------ Estratto fornito

Se con Kaleidoscope i Boo Radleys iniziano davvero a “fissarsi le scarpe” avvicinandosi in parte al modello My Bloody Valentine, con il successivo Every Heaven, prodotto da Alan Moulder come l’Ep seguente, fanno un ulteriore passo avanti grazie alla chitarra riverberata di “Tortoiseshell”, che dona al brano un fascino arcano poco lontano da quello evocato dalla più celebre “Kashmir” dei Led Zeppelin o dal Morrissey più esotico, ma soprattutto con “The Finest Kiss”, in cui il giro di basso new wave viene sommerso da un sottile strato liquido di feedback solcato da una spuma dreamy sprigionata da una melodia vocale dolcissima e malinconica, una preziosa alchimia perfetta che anticipa gli Slowdive più potabili di ”Souvlaki” o gruppi più vicini ai nostri tempi come i Radio Dept.

------------

Compiti:
(1) Copia dal testo sui Boo Radleys il passo compreso tra "Se con Kaleidoscope" e "i Radio Dept.", estremi inclusi.
(2) Rispondi a queste domande sul testo sui Boo Radleys:
(a) Chi ha prodotto Every Heaven?
(b) In "The Finest Kiss", che cosa viene sommerso da un sottile strato liquido di feedback?
(c) Quale disco degli Slowdive viene nominato?

------ Estratto dati

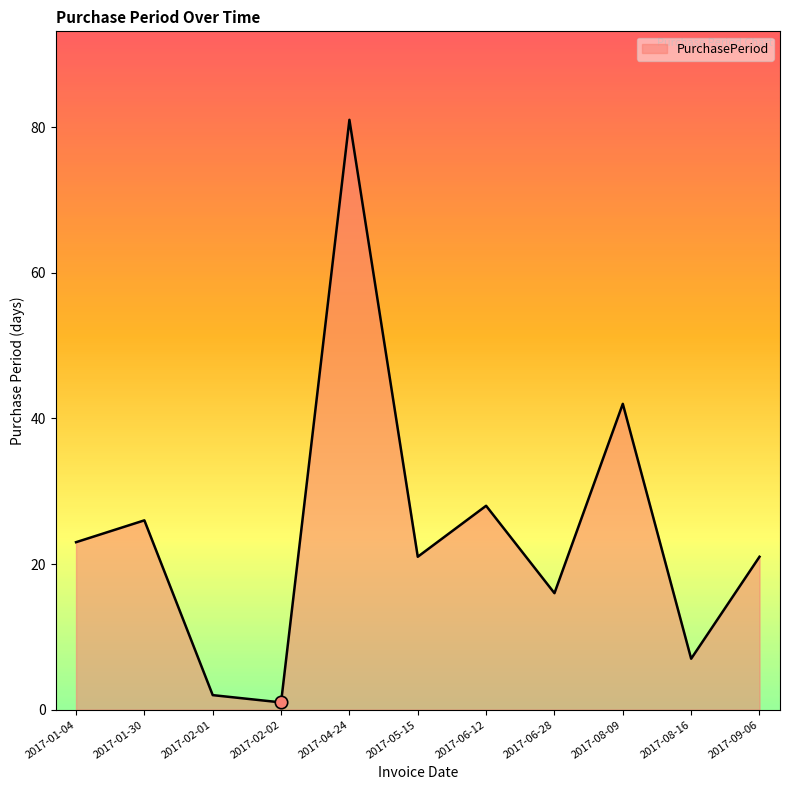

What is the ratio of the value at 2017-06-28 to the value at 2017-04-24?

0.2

------------

Soluzioni:
(1)
Se con Kaleidoscope i Boo Radleys iniziano davvero a “fissarsi le scarpe” avvicinandosi in parte al modello My Bloody Valentine, con il successivo Every Heaven, prodotto da Alan Moulder come l’Ep seguente, fanno un ulteriore passo avanti grazie alla chitarra riverberata di “Tortoiseshell”, che dona al brano un fascino arcano poco lontano da quello evocato dalla più celebre “Kashmir” dei Led Zeppelin o dal Morrissey più esotico, ma soprattutto con “The Finest Kiss”, in cui il giro di basso new wave viene sommerso da un sottile strato liquido di feedback solcato da una spuma dreamy sprigionata da una melodia vocale dolcissima e malinconica, una preziosa alchimia perfetta che anticipa gli Slowdive più potabili di ”Souvlaki” o gruppi più vicini ai nostri tempi come i Radio Dept.

(2)
(a) Alan Moulder.
(b) Il giro di basso new wave.
(c) "Souvlaki".